Material provided »
=== Section Start ===
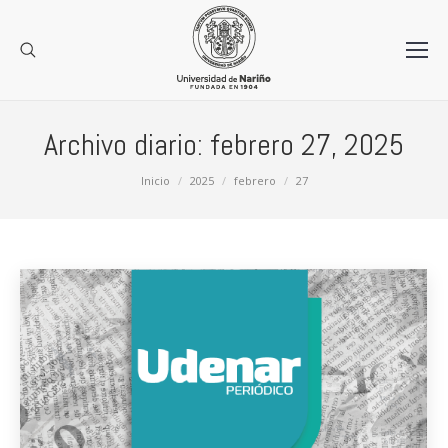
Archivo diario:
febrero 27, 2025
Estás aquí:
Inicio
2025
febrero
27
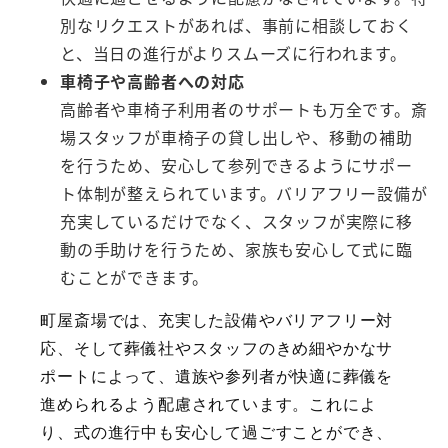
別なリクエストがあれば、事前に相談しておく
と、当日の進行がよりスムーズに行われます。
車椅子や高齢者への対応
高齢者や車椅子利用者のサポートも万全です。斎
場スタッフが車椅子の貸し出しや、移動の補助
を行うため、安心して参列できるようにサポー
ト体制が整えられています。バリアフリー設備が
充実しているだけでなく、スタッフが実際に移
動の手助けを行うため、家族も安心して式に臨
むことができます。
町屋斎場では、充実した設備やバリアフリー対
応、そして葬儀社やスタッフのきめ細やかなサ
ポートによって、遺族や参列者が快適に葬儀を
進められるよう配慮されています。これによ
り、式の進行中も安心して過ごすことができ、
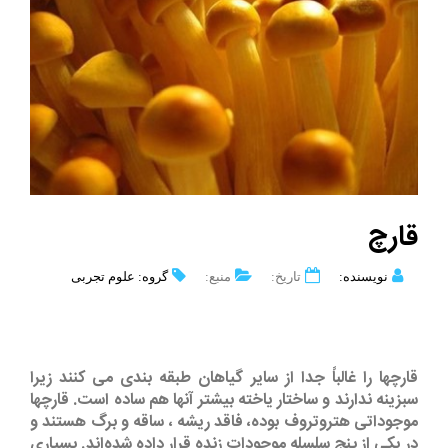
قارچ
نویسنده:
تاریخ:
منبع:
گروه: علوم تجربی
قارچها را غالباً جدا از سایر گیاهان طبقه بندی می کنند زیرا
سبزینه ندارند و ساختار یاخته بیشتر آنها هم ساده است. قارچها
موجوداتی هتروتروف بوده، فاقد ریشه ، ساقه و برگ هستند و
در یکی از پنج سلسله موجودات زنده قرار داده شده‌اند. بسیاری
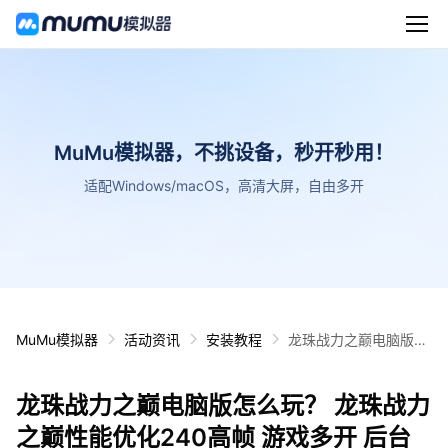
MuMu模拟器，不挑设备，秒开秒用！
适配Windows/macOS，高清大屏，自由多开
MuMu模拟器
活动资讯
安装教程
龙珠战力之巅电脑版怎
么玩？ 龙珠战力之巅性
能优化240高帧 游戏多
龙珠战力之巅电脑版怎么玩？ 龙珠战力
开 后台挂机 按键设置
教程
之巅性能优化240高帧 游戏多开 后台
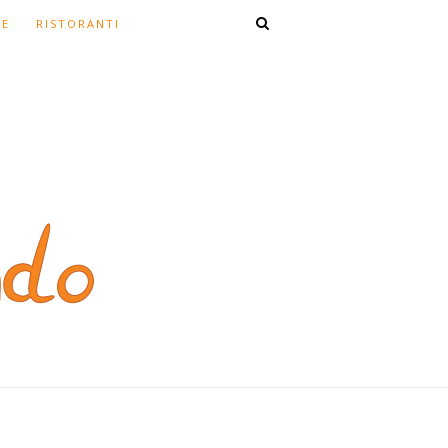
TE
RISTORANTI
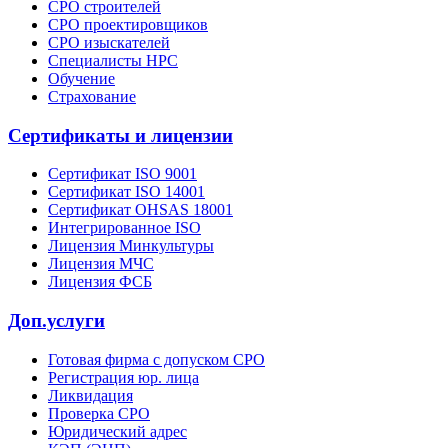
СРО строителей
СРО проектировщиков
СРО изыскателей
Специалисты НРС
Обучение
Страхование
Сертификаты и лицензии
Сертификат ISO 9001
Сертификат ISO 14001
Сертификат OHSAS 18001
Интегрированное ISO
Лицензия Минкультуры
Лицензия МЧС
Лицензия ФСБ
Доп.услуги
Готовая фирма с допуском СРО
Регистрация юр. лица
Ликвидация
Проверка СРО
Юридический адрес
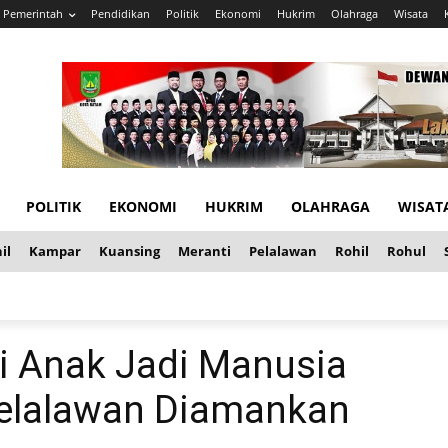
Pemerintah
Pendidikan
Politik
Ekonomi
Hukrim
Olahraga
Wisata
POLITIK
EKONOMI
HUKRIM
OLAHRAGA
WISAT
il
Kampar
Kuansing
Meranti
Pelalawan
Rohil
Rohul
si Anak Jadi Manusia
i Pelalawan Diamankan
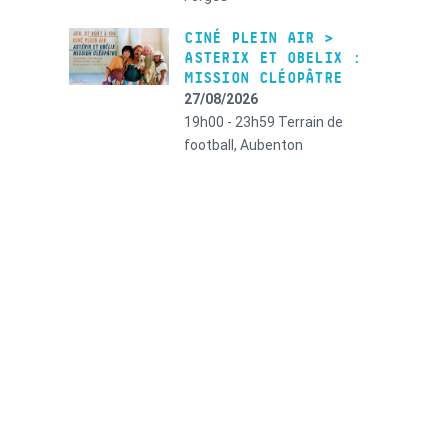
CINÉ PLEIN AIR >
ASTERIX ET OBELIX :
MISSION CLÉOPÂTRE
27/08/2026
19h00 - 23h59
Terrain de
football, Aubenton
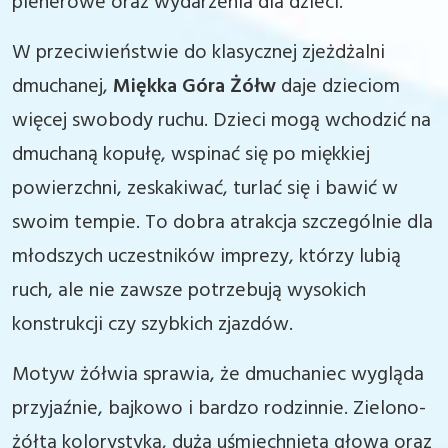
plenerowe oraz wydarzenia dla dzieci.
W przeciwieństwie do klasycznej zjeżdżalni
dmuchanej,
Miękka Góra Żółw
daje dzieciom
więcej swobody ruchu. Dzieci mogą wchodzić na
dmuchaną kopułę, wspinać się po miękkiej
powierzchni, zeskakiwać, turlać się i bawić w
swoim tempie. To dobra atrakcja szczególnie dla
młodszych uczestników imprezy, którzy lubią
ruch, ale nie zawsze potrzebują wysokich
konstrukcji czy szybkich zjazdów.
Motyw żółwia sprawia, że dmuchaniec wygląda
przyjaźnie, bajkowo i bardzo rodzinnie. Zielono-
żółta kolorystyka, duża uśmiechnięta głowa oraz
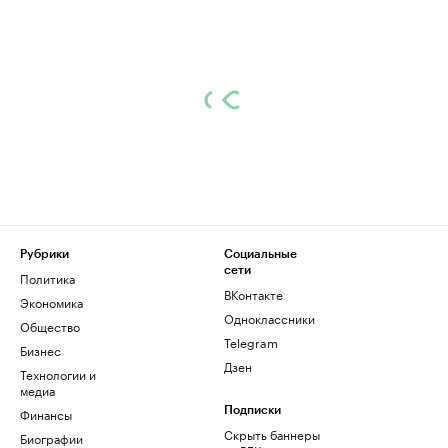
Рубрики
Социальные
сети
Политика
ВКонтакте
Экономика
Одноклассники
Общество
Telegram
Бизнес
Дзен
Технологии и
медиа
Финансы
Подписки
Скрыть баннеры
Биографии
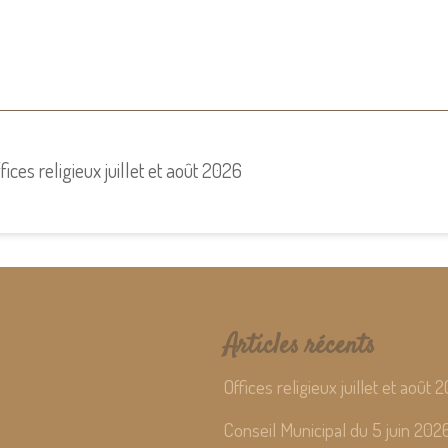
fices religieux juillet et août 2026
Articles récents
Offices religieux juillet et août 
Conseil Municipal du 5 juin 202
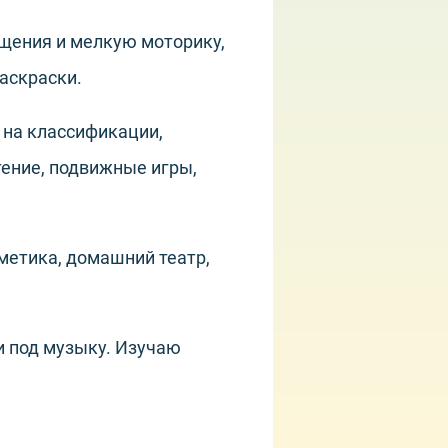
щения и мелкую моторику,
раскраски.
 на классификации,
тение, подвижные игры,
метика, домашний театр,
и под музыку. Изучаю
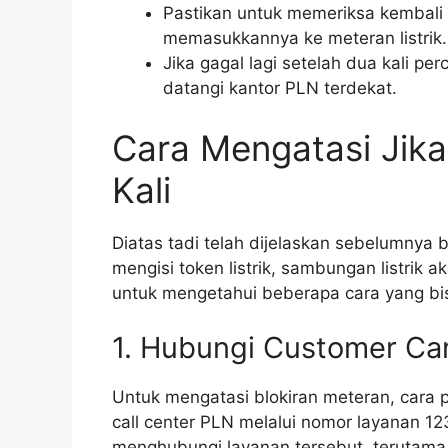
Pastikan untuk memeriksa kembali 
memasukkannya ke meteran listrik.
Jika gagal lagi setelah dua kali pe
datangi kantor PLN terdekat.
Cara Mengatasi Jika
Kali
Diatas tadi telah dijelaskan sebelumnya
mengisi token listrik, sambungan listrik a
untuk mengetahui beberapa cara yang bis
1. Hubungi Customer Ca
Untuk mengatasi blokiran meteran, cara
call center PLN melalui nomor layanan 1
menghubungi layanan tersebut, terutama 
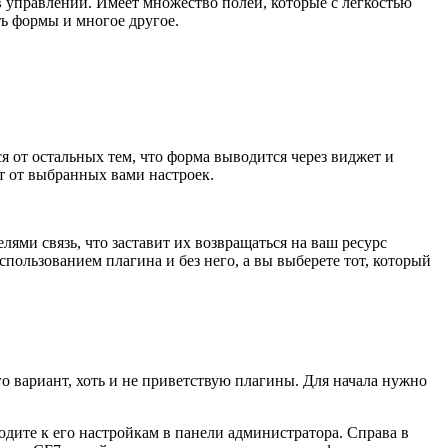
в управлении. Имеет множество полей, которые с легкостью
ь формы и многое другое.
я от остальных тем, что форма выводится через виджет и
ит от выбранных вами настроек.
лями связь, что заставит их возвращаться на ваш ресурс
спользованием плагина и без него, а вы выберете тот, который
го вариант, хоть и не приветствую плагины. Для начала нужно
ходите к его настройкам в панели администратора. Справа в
=== Section End ===
=== Section Start ===
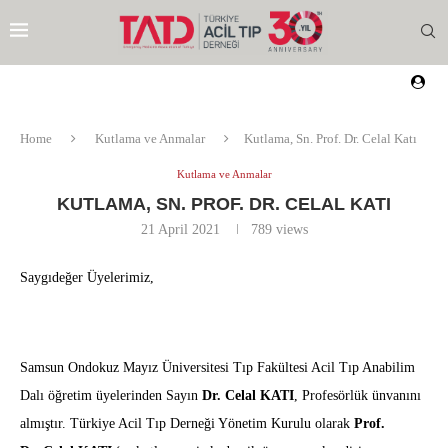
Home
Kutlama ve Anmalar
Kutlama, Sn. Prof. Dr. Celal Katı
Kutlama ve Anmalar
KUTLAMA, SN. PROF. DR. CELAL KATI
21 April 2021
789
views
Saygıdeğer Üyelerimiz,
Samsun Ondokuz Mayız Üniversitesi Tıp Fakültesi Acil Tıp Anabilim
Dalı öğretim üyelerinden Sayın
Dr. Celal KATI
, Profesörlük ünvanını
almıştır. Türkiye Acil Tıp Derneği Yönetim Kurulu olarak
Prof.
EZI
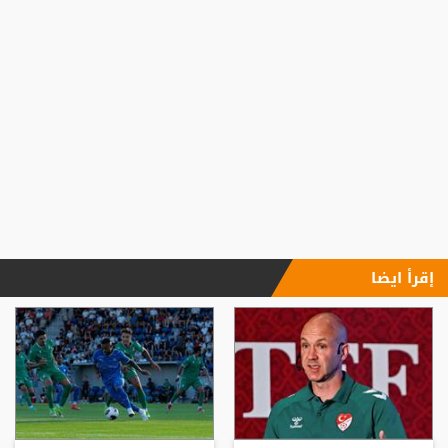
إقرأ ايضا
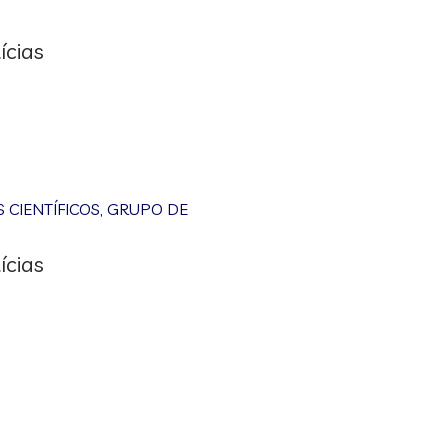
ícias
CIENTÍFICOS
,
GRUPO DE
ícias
=== Section End ===
Job » In the data above, find the line with "football, Aubenton" and the line with "swoim tempie. To". Please copy exactly those two lines and every line between them, but not the pictures.

Result of the task »
football, Aubenton
plenerowe oraz wydarzenia dla dzieci.
W przeciwieństwie do klasycznej zjeżdżalni
dmuchanej,
Miękka Góra Żółw
daje dzieciom
więcej swobody ruchu. Dzieci mogą wchodzić na
dmuchaną kopułę, wspinać się po miękkiej
powierzchni, zeskakiwać, turlać się i bawić w
swoim tempie. To dobra atrakcja szczególnie dla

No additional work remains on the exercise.